High-Altitude Research. A large research balloon containing 2.00 x 10³ m³ of helium gas at 1.00 atm and a temperature of 15.0°C rises rapidly from ground level to an altitude at which the atmospheric pressure is only 0.900 atm (Fig. P19.50).
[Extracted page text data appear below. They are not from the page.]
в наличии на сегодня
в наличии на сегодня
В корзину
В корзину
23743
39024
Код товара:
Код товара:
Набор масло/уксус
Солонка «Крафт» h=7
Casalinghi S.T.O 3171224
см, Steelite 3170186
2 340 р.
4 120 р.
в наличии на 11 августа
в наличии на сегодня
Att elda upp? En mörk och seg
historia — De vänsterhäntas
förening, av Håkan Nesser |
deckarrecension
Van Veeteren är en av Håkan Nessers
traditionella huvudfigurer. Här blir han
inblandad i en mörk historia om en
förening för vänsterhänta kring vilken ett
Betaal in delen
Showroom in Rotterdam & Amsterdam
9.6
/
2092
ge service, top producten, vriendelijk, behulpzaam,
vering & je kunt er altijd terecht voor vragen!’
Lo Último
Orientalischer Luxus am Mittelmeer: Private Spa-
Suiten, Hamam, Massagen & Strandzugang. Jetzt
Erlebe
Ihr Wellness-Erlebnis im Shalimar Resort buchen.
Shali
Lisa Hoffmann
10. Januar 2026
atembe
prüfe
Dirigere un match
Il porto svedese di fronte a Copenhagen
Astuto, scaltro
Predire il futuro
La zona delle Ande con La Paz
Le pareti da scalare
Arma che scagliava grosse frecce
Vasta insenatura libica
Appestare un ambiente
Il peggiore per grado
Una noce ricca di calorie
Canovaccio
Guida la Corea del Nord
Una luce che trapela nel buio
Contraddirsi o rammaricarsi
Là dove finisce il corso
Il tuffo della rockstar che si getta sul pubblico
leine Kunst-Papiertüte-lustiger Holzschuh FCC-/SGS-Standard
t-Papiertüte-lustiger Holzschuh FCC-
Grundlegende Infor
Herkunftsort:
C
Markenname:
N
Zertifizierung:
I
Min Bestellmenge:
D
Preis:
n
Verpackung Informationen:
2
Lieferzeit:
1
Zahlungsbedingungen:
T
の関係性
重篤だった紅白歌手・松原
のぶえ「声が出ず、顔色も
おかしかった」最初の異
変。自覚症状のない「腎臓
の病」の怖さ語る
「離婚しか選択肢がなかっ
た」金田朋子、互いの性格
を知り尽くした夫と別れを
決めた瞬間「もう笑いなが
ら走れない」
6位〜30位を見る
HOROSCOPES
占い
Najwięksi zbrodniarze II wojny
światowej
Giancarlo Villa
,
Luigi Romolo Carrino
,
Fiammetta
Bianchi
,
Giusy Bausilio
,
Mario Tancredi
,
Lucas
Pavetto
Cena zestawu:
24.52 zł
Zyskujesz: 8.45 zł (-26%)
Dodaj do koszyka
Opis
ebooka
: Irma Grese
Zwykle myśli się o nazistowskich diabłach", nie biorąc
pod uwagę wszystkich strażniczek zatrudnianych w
Assume the helium behaves like an ideal gas and the balloon’s ascent is too rapid to permit much heat exchange with the surrounding air. (a) Calculate the volume of the gas at the higher altitude. (b) Calculate the temperature of the gas at the higher altitude. (c) What is the change in internal energy of the helium as the balloon rises to the higher attitude ?

The volume is given as,$v_1=2.00\times {10}^3{m}^3$

Pressure as$P_1=1.00atm$

Temperature asT = 15 ℃

Take pressure at higher altitude as$P_2=0.900atm$

In adiabatic process,

$P_1{v_1}^{\gamma }=P_2{v_2}^{\gamma }$

In ideal monoatomic gas,$\gamma =\frac{5}{3}=1.67$

Take$V_2={\left(\frac{P_1}{P_2}\right)}^{\frac{1}{\gamma }}{V}_1$

Put all the values,

$V_2={\left(\frac{1.00}{0.90}\right)}^{\frac{3}{5}}\times 2.00\times {10}^3=2.131\times {10}^3{m}^3$

Thus, the volume of the gas at the higher altitude is$2.131\times {10}^3{m}^3$ .

$$\begin{gathered} T_1{V_1}^{\gamma -1}=T_2{V_2}^{\gamma -1} \\ {T}_2={\left(\frac{V_1}{V_2}\right)}^{\gamma -1}{T}_1 \end{gathered}$$

Put all the values,

$$\begin{gathered} T_2={\left(\frac{2.00\times {10}^3}{2.131\times {10}^3}\right)}^{\frac{5}{3}}\times 15.0 \\ {=}_1{\left(\frac{2.00\times {10}^3}{2.131\times {10}^3}\right)}^{\frac{2}{3}}\times 15.0 \\ =14.38 \end{gathered}$$

Thus, the temperature of the gas at the higher altitude is14.38℃

For adiabatic process $Q=0$and$∆U=-W$

The work done is,

$$\begin{gathered} W=\frac{1-\gamma }{\gamma -1}\left(P_1{V}_1-P_2{V}_2\right) \\ =\frac{1}{{\displaystyle \frac{5}{3}}-1}\times \left[\left(1.00\times 2.00\times {10}^3\right)-\left(0.90\times 2.131\times {10}^3\right)\right] \\ =\frac{3}{2}\times \left[\left(2.00\times {10}^3-1.92\times {10}^3\right)\right] \\ =0.12\times {10}^{3}J \end{gathered}$$

Thus, the change in internal energy of the helium as the balloon rises to the higher altitude is $-0.12\times {10}^{3}J$.